Destruction caused by war in poem ‘After Blenheim’.

QuestionsDestruction caused by war in poem ‘After Blenheim’.
Lokesh badela asked 7 years ago

Explain the destruction caused by war and the common man’s ignorance of its purpose as shown in Robert Southey’s poem After Blenheim? Or, Discuss Southey’s poem “After Blenheim” as an anti-war poem. Or, State clearly how the poet creates an atmosphere of devastation caused by war in the poem. Or, How was the country affected by the war?

51 Votes     ⇧ Upvote
1 Answers
Staff answered 7 years ago

Robert Southey’s ‘After Blenheim‘ is an anti-war poem. The poet has depicted the destruction that war can cause through a conversation about a past battle — the Battle of Blenheim. Skulls are found here and there in the former battlefield when people plough the field or the children play there — suggestive of the sheer reality of death of thousands of people in the war.

Old Kasper in the poem narrates how a lot of people were forced to flee from there as their houses were set to fire. The speaker Kasper himself experienced that misery when his father fled with him and his mother. And they were probably wandering on streets as they had no place to stay.

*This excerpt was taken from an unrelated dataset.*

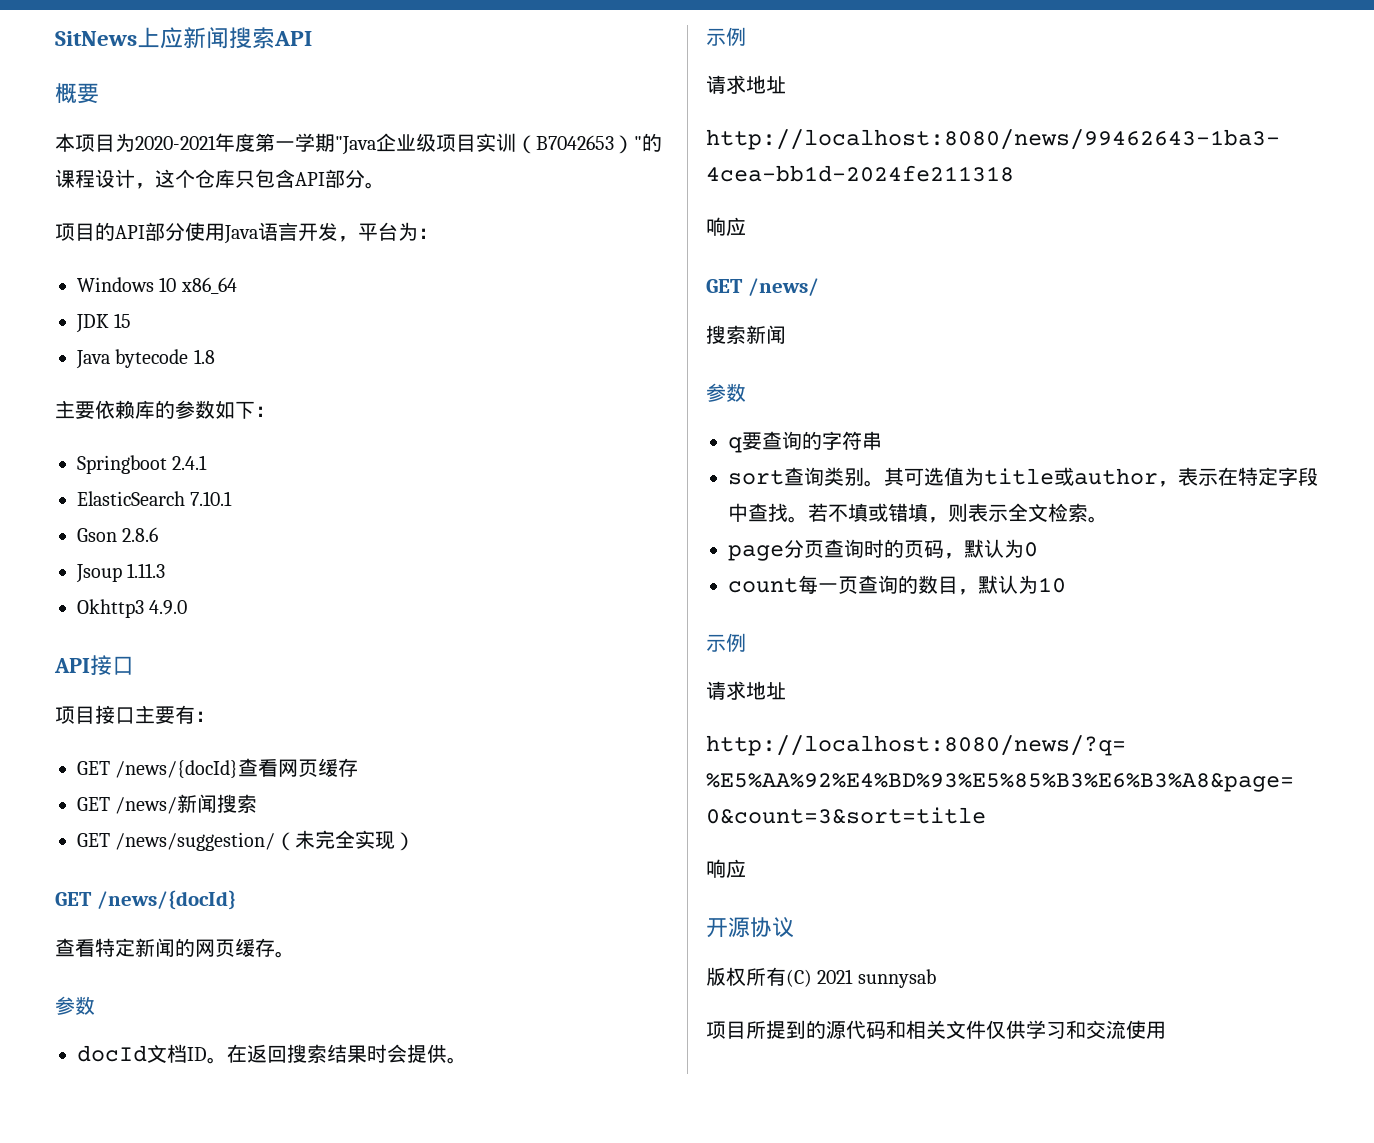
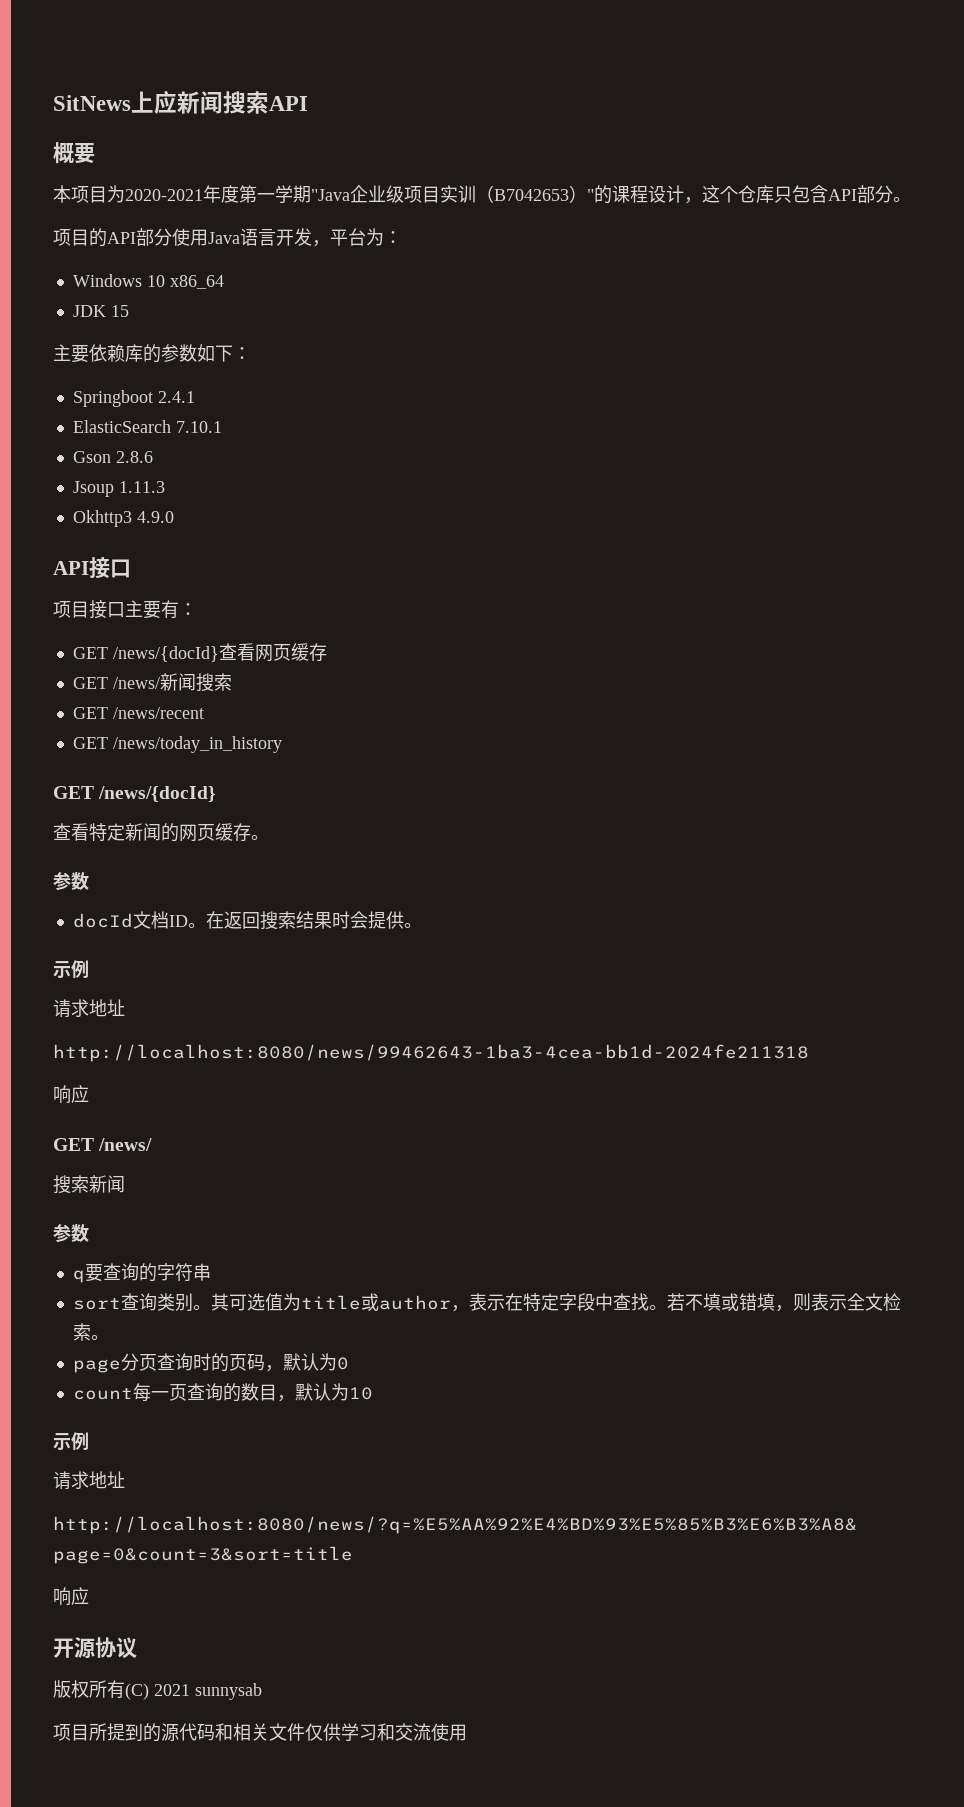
[76,349,215,369] // Java bytecode 1.8 -> (129, 311) none
[115,830,416,851] /news/suggestion/（未完全实现） -> [112,707,204,719] [72,736,282,753] /news/recent // GET /news/today_in_history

So with his wife and child he fled,
Nor had he where to rest his head.

A vast area of the countryside was wasted by the war with fire and swords. Many would-be mothers and children died in that horrific battle.

And many a childing mother then,
And new-born baby died;

And, when the war ended, it was a shocking sight; thousands of dead bodies lay there ‘rotting in the sun’. That is as inhuman as it can be.

Though the war caused so much destruction, common people were happy to praise the Duke of Marlbro and Prince Eugene for securing ‘a famous victory’. Even after many years, people like Kasper, who himself was a victim, continue to glorify that war. When he is asked to justify, he just has no answer to what good war can do. This is ironic and indicates the hard reality that people hail war and so called war-heroes though they are ignorant of the purpose it serves to the mankind. And, to say the truth, there isn’t any to say.